## [Exercise requirements]
Write the entries out exactly. Any images they hold stay out of the copy.

Change detection outputs
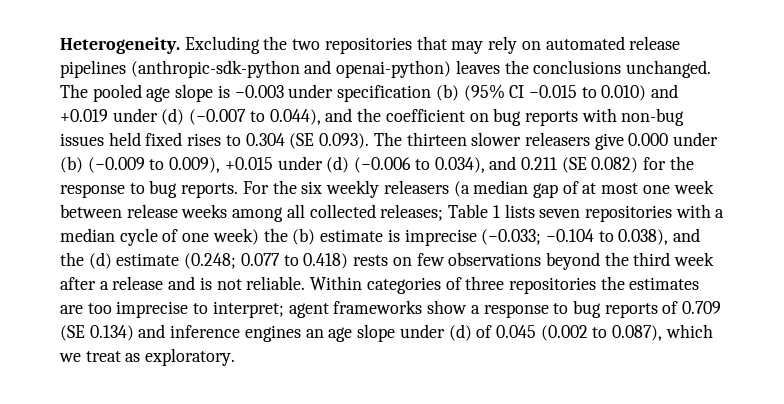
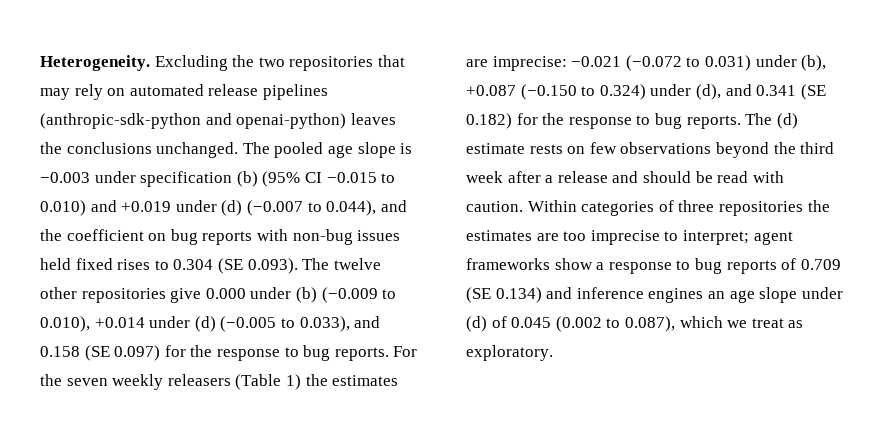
[406,132,590,146] thirteen slower releasers -> [333,258,381,270] [40,287,166,303] twelve other repositories
[169,156,639,173] 0.009), +0.015 under (d) (−0.006 to 0.034), and 0.211 (SE 0.082) -> [40,316,381,332] [40,345,161,361] 0.010), +0.014 under (d) (−0.005 to 0.033), and 0.158 (SE 0.097)
[301,181,323,194] six -> [66,378,108,386] seven
[453,180,714,198] [60,204,725,222] [60,228,701,246] [60,252,349,269] (a median gap of at most one week between release weeks among all collected releases; Table 1 lists seven repositories with a median cycle of one week) the (b) estimate is imprecise (−0.033; −0.104 to 0.038), and the (d) estimate (0.248; 0.077 to 0.418) -> [235,374,399,390] [466,55,827,71] [466,84,826,100] [466,113,798,129] [466,143,525,154] (Table 1) the estimates are imprecise: −0.021 (−0.072 to 0.031) under (b), +0.087 (−0.150 to 0.324) under (d), and 0.341 (SE 0.182) for the response to bug reports. The (d) estimate
[199,276,306,290] is not reliable. -> [642,171,784,183] [466,201,523,212] should be read with caution.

## [Solution to this task]
[406,132,590,146] thirteen slower releasers -> [333,258,381,270] [40,287,166,303] twelve other repositories
[169,156,639,173] 0.009), +0.015 under (d) (−0.006 to 0.034), and 0.211 (SE 0.082) -> [40,316,381,332] [40,345,161,361] 0.010), +0.014 under (d) (−0.005 to 0.033), and 0.158 (SE 0.097)
[301,181,323,194] six -> [66,378,108,386] seven
[453,180,714,198] [60,204,725,222] [60,228,701,246] [60,252,349,269] (a median gap of at most one week between release weeks among all collected releases; Table 1 lists seven repositories with a median cycle of one week) the (b) estimate is imprecise (−0.033; −0.104 to 0.038), and the (d) estimate (0.248; 0.077 to 0.418) -> [235,374,399,390] [466,55,827,71] [466,84,826,100] [466,113,798,129] [466,143,525,154] (Table 1) the estimates are imprecise: −0.021 (−0.072 to 0.031) under (b), +0.087 (−0.150 to 0.324) under (d), and 0.341 (SE 0.182) for the response to bug reports. The (d) estimate
[199,276,306,290] is not reliable. -> [642,171,784,183] [466,201,523,212] should be read with caution.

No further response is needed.